▶ **THE TASK**:
Output the material from its first line up to and including the line that contains "and become the" as a JSON list of strings, one string per line, leaving out blank lines.

▶ **GIVEN RECORDS**:
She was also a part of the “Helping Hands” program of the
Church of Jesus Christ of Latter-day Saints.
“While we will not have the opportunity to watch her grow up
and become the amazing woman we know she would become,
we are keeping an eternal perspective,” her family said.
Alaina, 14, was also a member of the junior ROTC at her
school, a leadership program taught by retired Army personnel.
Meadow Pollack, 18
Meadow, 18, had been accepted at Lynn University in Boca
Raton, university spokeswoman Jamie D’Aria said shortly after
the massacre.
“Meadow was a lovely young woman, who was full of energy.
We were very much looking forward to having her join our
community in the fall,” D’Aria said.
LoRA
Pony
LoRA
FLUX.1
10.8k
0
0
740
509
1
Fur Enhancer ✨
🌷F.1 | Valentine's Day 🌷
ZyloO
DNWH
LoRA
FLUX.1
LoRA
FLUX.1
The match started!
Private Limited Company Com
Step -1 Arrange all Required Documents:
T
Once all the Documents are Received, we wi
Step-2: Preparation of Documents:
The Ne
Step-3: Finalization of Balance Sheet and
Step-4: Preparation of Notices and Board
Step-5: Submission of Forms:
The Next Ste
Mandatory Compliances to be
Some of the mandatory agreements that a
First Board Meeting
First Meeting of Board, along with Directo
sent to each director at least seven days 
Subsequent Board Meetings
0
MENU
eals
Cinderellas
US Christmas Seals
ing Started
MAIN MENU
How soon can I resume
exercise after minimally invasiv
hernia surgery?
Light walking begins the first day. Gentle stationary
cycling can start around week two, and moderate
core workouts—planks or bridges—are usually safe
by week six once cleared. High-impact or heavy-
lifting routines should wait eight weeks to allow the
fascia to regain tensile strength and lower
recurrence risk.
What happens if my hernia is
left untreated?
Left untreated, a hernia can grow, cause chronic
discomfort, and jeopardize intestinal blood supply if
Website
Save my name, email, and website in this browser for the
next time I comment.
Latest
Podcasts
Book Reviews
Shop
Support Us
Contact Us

▶ **YOUR SOLUTION**:
[
  "She was also a part of the “Helping Hands” program of the",
  "Church of Jesus Christ of Latter-day Saints.",
  "“While we will not have the opportunity to watch her grow up",
  "and become the amazing woman we know she would become,"
]